Berger Paints, India’s second-largest decorative paints company, Q1 FY19 performance came in ahead of expectations as it reported double-digit volume growth, way ahead of peers: Asian Paints and Kansai Nerolac. Operating margin expanded despite inflationary cost pressures on account of cost control measures and economies of scale. The company continues to remain market leader in its segment and appears to be on a secular growth path as it continues to grow faster than the industry and gain market share.

Result snapshot

For the quarter gone by, revenue increased 18.9 percent year-on-year (YoY) to Rs 1,483 crore. Gross margin declined 39.5 percent (versus 40.6 percent YoY) as the company is facing input cost pressures, amid increasing crude prices. Earnings before interest, tax, depreciation and amortisation (EBITDA) increased 23 percent YoY to Rs 227 crore as margin expanded around 50 basis points due to economies of scale and effective cost control measures. Profit after tax increased 22 percent to Rs 134 crore as higher interest costs and taxes were offset by decline in depreciation expenses and increase in other income.

Domestic business going strong

The strong operational performance for Q1 FY19 was due to expansion of dealer and sales network. The company recorded around 16 percent growth in the decorative paints business, which constitutes around 70 percent to overall revenue. Volume growth was slightly ahead of its peers, which also reported a double-digit growth in the quarter gone by. The same from rural markets continues to outpace urban markets as consumer demand in rural areas continues to receive a boost from a normal monsoon.

International business also performing well

The Nepal business continues to make strong progress in terms of revenue growth and profitability. The performance of its Poland-based subsidiary, Bolix, also improved on a yearly basis. Berger has created another subsidiary in the UK and it expects strong business from this segment in 2019.

Saboo Coatings, the specialty coatings maker, which Berger acquired last year, reported an improvement in performance during the quarter gone by. The company is planning to form a 51:49 joint venture (JV) with Rock Paints (Japan-based manufacturer of automotive refinish paints). The JV is being set up with the aim to capture the refinishing paints market.

Input costs stabilising but a weaker rupee could hurt further

Titanium dioxide (TiO2), the key raw material for paint companies, has moved northwards in the past one year and is weighing on gross margin. The company has witnessed some margin pressure in the past few quarters as raw materials linked to crude continued to move northwards.

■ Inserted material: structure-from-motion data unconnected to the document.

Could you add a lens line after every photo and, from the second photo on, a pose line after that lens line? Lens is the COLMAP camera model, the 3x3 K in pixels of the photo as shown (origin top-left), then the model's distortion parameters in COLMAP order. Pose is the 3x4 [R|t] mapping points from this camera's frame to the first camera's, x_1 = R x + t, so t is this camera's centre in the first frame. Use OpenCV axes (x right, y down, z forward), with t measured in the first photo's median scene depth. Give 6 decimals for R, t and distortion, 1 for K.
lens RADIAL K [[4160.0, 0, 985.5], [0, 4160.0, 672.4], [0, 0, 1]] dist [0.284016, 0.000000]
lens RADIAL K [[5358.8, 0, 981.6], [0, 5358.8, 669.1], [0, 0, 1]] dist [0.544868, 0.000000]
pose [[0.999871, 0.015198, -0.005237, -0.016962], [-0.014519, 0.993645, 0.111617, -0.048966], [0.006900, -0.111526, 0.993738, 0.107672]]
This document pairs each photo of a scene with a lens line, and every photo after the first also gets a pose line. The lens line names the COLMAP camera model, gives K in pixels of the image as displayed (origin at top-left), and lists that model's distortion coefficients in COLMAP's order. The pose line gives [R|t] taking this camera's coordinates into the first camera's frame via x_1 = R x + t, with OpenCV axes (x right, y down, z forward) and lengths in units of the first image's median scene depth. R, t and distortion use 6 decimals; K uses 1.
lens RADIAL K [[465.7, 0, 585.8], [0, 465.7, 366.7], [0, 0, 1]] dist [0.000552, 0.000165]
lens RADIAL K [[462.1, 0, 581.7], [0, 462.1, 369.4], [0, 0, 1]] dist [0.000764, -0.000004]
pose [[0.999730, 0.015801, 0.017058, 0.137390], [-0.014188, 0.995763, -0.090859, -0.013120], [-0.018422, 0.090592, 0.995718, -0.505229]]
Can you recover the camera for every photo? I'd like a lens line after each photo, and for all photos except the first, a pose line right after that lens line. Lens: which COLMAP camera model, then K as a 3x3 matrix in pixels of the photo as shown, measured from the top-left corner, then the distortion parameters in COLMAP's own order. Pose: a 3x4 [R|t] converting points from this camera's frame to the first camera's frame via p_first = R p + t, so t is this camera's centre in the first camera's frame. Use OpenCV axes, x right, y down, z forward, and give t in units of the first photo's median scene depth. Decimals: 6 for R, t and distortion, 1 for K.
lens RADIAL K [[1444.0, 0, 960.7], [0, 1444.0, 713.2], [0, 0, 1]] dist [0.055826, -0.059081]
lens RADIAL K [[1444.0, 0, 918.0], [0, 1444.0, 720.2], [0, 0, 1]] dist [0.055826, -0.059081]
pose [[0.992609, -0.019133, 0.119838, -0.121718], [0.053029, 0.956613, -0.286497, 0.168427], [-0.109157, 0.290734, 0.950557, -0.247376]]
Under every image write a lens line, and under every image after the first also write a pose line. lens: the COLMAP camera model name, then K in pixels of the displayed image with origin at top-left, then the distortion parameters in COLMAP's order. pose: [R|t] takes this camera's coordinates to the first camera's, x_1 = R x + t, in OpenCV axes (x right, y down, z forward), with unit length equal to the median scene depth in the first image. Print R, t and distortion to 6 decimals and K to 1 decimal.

As per ICIS, the world’s largest petrochemical market information provider, prices of TiO2 have peaked out and should soften going forward as the supply strain continues to ease. With oil prices stabilising around current levels and TiO2 prices coming off, input price pressures might ease off in coming quarters. However, the adverse movement of the rupee against the dollar might drag margin as a large portion of these raw materials (30-35 percent) are imported.

Industry players have been tackling persistent input cost pressures with gradual price hikes. As the input costs continues to inch up, the management is gradually raising prices to pass on costs to customers. After the 1.5 percent hike announced in March, it had announced another 2.1 percent price hike effective May.

Outlook and recommendation

Implementation of the Goods & Services Tax (GST) and Real Estate Regulatory Authority implementation hampered consumer demand to a large extent last fiscal. However, the demand environment is gradually improving as the economy is on gradually recovery path after these disruptions. Reduction in the GST rate (from 28 percent to 18 percent) for paint companies bodes well for the industry and should help shift demand from unorganised to organised players for entry level customers.

The stock has seen a near 10 percent rally after the result announcement and is now valued at more than 50 times FY20 price-to-earnings multiple. The latter seems in line with that of FMCG frontrunners and also sector leader Asian Paints. The valuations seem to factor in near term positives and offers limited upside from current levels.